Senator Sonny Borrelli of R-Lake Havasu City is contemplating on enacting a state law that will take away the rights of the cities and counties to control an “industrial hemp site.” These sites are places where hemp is cultivated, harvested, and processed.
It is an outstanding concern among marijuana growers that high psychoactive chemicals THC, is being contaminated by pollen from male hemp plants. Therefore, there has been constant effort to convince policymakers to enact the law that ensures that there is no hemp farm situated at least in the radius of five miles of the marijuana farm.
After hemp cultivation was legalized, the major concern for both the lawmakers and medical marijuana growers was “stray pollen from neighboring hemp farms.” As hemp and marijuana are closest cousins belonging to the genus Cannabis, therefore pollen from hemp can fertilize marijuana. Medical marijuana is grown for their flowers only, which is born by the female plants; hence, the whole marijuana industry grows only female plants.
Damien Kennedy, compliance and analytics manager at Amado Management, in northern Santa Cruz County, explains how their economic survival is being affected, “As soon as one of our female plants gets pollinated, it stops producing THC and any other medicinal quality. What it does is it takes all of its nutrients and puts it into that seed.”

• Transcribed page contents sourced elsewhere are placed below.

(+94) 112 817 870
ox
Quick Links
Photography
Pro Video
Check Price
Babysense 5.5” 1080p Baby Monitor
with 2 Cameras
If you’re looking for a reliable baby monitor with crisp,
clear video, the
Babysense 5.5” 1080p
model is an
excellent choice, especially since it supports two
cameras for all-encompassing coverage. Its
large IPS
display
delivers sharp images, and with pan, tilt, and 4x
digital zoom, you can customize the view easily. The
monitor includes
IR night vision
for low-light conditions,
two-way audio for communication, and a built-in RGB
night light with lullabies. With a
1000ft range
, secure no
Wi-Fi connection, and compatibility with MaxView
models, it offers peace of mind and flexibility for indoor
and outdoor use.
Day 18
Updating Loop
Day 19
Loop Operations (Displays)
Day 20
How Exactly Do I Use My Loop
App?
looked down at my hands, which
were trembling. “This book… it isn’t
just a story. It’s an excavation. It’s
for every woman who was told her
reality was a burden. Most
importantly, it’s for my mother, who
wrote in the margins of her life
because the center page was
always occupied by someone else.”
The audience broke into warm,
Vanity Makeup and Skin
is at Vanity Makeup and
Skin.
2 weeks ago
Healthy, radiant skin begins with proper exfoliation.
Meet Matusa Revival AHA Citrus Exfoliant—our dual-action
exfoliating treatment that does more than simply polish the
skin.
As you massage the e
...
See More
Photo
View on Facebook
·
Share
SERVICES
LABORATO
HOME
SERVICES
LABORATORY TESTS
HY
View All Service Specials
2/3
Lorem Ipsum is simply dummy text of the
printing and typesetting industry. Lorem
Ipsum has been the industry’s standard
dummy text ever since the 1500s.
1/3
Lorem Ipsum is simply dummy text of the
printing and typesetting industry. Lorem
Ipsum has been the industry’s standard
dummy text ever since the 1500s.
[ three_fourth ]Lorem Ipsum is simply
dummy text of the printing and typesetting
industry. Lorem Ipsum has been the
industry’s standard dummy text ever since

For medical purposes, high THC is essential, so lower the THC content of the plant, lower the value of the plant. The problem of fertilized female marijuana plants is more complicated than just this.
“You don’t want to smoke seeds, we absolutely cannot have seeds in there. If you’ve ever smoked it, you know if you smoke a seed, you get the worst headache you’ve ever had in the world,” said Kennedy. He clarified that their employees go around the 117,000 square foot cultivation looking for male plants that may have overgrown and then they weed them out. It is for this reason that Kennedy believes that a buffer zone is essential.